A Synergistic Mechanism of Action

BNT327 represents a new frontier in cancer immunotherapy. Designed as a bispecific antibody, BNT327 simultaneously targets PD-L1 and VEGF-A—two well-validated therapeutic axes in oncology. By inhibiting PD-L1, BNT327 aims to restore the activity of cytotoxic T cells, enabling them to recognize and eliminate cancer cells. At the same time, neutralizing VEGF-A addresses the immunosuppressive microenvironment of the tumor, disrupting the angiogenic processes that fuel tumor growth and resistance to therapy.

“We believe BNT327 has the potential to become a foundational immuno-oncology backbone, moving beyond single-mechanism checkpoint inhibitors and expanding into multiple solid-tumor indications. Our collaboration with BMS, a pioneering leader in immuno-oncology, aims to accelerate and broadly expand BNT327’s development to fully realize its potential,” said Prof. Ugur Sahin, CEO and Co-Founder of BioNTech. “Our focus remains on advancing high-impact, pan-tumor programs and combination strategies in oncology, with BNT327 complementing our ADC programs and mRNA-based immunotherapies. We are dedicated to delivering truly transformative options for patients in need.”

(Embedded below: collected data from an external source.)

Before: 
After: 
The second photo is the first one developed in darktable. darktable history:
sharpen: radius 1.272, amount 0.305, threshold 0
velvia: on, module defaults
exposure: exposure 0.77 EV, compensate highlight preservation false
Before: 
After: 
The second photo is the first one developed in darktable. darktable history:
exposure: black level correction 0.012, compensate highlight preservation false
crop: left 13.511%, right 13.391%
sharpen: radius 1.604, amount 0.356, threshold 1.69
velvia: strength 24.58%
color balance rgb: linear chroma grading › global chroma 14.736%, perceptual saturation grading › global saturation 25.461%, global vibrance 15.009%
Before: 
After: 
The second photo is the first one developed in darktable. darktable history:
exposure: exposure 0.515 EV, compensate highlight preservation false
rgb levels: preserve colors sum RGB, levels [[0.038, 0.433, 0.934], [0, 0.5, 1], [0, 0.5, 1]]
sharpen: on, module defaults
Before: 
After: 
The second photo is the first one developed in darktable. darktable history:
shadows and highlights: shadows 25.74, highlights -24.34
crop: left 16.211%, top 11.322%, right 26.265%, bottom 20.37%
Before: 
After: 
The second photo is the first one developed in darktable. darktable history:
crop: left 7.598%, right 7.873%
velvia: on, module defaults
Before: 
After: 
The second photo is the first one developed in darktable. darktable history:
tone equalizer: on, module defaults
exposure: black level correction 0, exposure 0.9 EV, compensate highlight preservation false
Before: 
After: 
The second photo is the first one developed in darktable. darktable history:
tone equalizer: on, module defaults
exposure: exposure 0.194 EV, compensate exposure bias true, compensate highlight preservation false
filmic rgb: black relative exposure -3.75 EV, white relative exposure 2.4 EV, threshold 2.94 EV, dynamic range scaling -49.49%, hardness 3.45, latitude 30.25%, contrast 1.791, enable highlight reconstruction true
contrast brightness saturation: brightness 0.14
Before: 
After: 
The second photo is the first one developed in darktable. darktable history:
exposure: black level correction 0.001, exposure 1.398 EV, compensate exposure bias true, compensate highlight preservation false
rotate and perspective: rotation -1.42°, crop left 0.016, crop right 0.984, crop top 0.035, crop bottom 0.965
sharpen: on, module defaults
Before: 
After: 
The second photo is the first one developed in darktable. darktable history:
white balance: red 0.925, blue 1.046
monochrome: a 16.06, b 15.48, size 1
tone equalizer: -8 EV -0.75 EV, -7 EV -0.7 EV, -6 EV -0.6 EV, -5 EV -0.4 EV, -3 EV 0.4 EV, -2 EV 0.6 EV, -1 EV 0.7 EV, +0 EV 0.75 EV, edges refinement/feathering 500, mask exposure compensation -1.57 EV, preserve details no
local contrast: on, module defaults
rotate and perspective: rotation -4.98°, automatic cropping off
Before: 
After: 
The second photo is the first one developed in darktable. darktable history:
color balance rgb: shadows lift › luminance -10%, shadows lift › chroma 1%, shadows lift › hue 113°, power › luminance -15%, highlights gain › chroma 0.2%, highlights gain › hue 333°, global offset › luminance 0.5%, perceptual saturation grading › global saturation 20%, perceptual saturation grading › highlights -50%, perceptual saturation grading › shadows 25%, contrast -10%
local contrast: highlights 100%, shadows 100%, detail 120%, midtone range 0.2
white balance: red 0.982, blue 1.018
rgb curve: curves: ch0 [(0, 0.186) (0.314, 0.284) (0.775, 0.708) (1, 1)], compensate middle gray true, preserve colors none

This dual approach not only amplifies the immune response but also offers a novel strategy for targeting the tumor microenvironment. Preclinical and early clinical data suggest that this synergy could surpass the therapeutic benefits of conventional checkpoint inhibitors.

Clinical Momentum and Broadened Indications

BNT327 is already under investigation in more than 20 clinical trials, spanning over 10 solid tumor indications. To date, more than 1,000 patients have been treated with the candidate, including in global Phase 3 trials with registrational potential for first-line extensive-stage small cell lung cancer (ES-SCLC) and non-small cell lung cancer (NSCLC). A Phase 3 trial in triple-negative breast cancer (TNBC) is expected to commence by the end of 2025.

The collaborative program will also explore BNT327 as monotherapy and in combination with other therapeutic agents, including BioNTech’s proprietary antibody-drug conjugate (ADC) pipeline. This approach positions BNT327 as a foundational “backbone” immunotherapy that could be leveraged across diverse cancer types.

Financial Commitment

Bristol Myers Squibb’s commitment to the program is underscored by an upfront payment of $1.5 billion to BioNTech, alongside an additional $2 billion in anniversary payments through 2028. BioNTech is also eligible for up to $7.6 billion in development, regulatory, and commercial milestones. Importantly, this robust investment will accelerate clinical development timelines and broaden the scope of potential indications.

“Our deep experience and expertise in advancing and delivering groundbreaking immuno-oncology medicines positions BMS well to collaboratively realize the potential of BNT327, an asset with significant potential for transforming the standard of care for patients with solid tumors,” said Christopher Boerner, Board Chair and CEO of BMS. “The science behind BNT327 and its leading clinical position in multiple hard-to-treat tumor types, further bolsters our pursuit of novel mechanisms and multiple modalities in oncology, and enhances our growth trajectory.”

A Promising Future in Immuno-Oncology

With its unique dual-targeting mechanism, BNT327 is poised to challenge the limitations of current checkpoint inhibitor monotherapies. By combining precise immunomodulation with anti-angiogenic activity, this next-generation bispecific antibody could become a versatile cornerstone of future cancer treatment regimens.